* [What to work on] Search the records below for the string "root", and report each line that contains it.

——

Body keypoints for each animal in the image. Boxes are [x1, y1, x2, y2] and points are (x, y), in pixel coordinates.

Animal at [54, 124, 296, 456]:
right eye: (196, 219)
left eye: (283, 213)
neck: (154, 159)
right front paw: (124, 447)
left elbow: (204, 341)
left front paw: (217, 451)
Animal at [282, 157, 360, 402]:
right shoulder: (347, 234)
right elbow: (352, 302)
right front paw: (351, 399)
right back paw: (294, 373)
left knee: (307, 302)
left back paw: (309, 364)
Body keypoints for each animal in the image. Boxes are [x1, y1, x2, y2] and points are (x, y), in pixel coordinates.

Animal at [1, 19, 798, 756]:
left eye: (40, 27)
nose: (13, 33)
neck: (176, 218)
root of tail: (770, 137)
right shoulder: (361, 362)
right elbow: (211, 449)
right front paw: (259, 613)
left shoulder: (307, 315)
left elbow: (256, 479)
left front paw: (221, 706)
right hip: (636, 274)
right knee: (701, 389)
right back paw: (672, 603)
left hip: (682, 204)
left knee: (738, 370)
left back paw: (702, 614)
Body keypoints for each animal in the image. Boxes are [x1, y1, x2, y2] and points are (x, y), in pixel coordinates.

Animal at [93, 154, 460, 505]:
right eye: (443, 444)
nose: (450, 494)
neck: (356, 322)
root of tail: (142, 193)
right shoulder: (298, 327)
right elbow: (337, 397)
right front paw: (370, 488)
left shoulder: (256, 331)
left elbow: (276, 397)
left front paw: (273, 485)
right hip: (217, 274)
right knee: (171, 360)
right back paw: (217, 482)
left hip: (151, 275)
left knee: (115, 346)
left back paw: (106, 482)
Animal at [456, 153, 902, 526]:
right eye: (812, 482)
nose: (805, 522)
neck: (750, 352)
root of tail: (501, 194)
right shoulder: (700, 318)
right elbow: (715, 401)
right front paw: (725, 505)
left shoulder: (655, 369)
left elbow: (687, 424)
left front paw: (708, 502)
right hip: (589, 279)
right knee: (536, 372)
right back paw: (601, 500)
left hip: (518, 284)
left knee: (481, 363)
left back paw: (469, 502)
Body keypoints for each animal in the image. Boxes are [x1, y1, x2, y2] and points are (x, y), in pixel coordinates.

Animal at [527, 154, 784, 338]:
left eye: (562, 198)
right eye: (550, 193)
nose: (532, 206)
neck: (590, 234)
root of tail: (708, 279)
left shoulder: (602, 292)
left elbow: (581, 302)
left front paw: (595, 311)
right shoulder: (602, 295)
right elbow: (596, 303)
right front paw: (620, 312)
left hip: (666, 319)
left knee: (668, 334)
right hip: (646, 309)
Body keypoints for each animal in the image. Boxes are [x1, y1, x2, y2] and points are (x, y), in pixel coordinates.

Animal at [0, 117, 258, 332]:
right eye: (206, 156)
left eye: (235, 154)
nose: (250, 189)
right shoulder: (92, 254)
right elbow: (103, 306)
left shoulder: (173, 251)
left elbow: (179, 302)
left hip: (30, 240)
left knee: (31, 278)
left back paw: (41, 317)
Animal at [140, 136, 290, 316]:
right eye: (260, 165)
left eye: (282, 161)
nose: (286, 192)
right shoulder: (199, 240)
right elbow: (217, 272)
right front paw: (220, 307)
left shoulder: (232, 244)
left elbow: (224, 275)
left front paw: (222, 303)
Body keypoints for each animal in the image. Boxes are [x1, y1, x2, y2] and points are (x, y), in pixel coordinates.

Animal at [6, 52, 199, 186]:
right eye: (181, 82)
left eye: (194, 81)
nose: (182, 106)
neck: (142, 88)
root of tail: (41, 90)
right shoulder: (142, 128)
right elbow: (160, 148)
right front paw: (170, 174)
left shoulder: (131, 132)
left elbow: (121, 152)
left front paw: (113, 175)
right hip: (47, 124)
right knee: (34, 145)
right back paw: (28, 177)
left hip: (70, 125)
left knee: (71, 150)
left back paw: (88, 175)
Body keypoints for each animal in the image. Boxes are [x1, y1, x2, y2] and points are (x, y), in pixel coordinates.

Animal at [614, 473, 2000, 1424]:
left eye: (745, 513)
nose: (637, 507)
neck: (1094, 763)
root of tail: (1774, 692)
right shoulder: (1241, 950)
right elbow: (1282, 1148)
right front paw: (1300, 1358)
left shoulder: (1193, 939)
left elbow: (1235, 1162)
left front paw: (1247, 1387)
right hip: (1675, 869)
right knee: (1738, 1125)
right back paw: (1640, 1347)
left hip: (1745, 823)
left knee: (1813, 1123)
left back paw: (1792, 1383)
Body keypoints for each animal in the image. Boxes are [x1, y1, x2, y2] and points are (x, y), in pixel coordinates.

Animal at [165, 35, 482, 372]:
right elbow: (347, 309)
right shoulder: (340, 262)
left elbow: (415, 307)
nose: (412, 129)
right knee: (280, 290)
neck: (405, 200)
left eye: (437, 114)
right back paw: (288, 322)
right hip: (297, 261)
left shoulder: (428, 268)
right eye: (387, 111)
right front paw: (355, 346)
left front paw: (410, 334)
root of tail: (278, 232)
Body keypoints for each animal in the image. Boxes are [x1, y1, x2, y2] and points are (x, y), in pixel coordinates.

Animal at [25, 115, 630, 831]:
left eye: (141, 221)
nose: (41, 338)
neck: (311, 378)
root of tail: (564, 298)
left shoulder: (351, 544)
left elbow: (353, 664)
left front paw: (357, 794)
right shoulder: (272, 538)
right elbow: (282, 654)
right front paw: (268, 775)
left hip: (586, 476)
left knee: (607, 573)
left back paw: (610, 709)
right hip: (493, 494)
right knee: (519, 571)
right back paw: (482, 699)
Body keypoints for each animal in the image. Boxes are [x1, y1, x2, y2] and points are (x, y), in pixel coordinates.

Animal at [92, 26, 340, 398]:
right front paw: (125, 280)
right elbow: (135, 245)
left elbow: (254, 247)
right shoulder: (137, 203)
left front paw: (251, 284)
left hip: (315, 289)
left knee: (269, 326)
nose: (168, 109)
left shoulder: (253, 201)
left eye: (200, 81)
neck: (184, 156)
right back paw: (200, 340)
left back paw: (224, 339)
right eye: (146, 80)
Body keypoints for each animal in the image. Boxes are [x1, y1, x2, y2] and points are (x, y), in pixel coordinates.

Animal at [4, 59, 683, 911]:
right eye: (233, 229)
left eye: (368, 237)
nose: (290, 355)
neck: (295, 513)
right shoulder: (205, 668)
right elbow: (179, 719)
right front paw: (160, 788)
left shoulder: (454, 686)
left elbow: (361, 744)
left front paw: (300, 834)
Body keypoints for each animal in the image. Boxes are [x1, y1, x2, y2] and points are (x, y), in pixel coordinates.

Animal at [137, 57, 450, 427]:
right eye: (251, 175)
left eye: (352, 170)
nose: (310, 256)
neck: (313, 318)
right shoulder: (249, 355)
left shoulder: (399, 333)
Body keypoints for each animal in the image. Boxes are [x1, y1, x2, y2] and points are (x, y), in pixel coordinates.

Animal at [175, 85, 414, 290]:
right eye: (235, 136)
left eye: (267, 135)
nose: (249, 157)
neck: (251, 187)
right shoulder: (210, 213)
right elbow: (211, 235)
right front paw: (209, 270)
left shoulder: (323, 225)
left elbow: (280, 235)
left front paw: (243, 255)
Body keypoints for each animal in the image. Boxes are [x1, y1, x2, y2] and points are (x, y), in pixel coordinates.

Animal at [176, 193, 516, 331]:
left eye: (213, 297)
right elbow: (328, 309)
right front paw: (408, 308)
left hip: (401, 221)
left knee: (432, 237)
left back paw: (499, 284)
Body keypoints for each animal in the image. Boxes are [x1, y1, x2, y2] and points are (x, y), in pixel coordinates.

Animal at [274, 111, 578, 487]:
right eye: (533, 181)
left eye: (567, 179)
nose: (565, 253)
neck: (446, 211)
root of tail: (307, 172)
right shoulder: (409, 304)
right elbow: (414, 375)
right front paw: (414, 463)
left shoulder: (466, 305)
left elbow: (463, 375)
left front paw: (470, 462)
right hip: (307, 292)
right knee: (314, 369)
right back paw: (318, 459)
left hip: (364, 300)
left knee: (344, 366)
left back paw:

——

* [Task result]
root of tail: (770, 137)
root of tail: (142, 193)
root of tail: (501, 194)
root of tail: (708, 279)
root of tail: (41, 90)
root of tail: (1774, 692)
root of tail: (278, 232)
root of tail: (564, 298)
root of tail: (307, 172)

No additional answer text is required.